A list of 20 types you can meet in the men’s room…

1. Excitable - Shorts half-twisted around, cannot find hole, rips shorts.
2. Sociable - Joins friends in piss whether he has to or not.
3. Cross-eyed - Looks into the next urinal to see how the other guy is fixed.
4. Timid - Can not piss if someone is watching, flushes urinal, comes back later.
5. Indifferent - All urinals being used, pisses in sink.
6. Clever - No hands, fixes tie, looks around, usually pisses on floor.
7. Worried - Not sure of where he has been lately, makes quick inspection.
8. Frivolous - Plays stream up, down and across urinal, tries to hit flies and bugs.
9. Absent-Minded - Opens vest, pulls out tie, pisses in pants.
10. Childish - Pisses directly in bottom of urinal, likes to see it bubble.
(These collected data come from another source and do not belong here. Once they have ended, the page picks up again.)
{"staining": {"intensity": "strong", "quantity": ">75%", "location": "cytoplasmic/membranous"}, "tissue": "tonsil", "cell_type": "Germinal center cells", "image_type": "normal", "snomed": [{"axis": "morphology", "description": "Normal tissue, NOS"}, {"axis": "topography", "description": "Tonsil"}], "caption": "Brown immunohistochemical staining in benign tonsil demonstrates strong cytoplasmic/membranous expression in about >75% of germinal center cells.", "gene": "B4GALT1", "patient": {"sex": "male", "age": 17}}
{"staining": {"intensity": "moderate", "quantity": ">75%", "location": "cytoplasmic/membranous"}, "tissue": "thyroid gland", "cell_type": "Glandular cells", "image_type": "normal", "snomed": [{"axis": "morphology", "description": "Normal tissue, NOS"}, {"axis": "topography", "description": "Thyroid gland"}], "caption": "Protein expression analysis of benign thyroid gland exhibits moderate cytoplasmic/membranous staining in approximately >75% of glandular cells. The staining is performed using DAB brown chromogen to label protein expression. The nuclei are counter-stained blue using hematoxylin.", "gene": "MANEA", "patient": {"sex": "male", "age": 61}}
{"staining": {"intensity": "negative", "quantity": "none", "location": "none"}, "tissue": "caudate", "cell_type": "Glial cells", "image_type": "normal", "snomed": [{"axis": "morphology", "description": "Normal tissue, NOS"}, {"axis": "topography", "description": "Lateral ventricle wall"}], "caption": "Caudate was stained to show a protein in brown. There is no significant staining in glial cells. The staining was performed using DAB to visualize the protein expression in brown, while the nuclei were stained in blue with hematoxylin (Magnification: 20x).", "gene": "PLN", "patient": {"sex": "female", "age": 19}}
11. Sneaky - Farts silently while pissing, acts very innocent, knows man in other stall will be blamed.
12. Patient - Stands very close for a long time, reads with free hand.
13. Desperate - Waits in long line, teeth floating, pisses in pants.
14. Tough - Bangs d*ck on side of urinal to dry.
15. Efficient - Waits until he has to crap and does both.
16. Fat - Backs up and takes a blind shot at urinal, pisses in shower.
17. Little - Stands on box, falls in, drowns.
18. Drunk - Holds left thumb in right hand, pisses in pants.
19. Disgruntled - Stands for a while, gives up, walks away.
20. Conceited - Holds two-inch d*ck like baseball bat.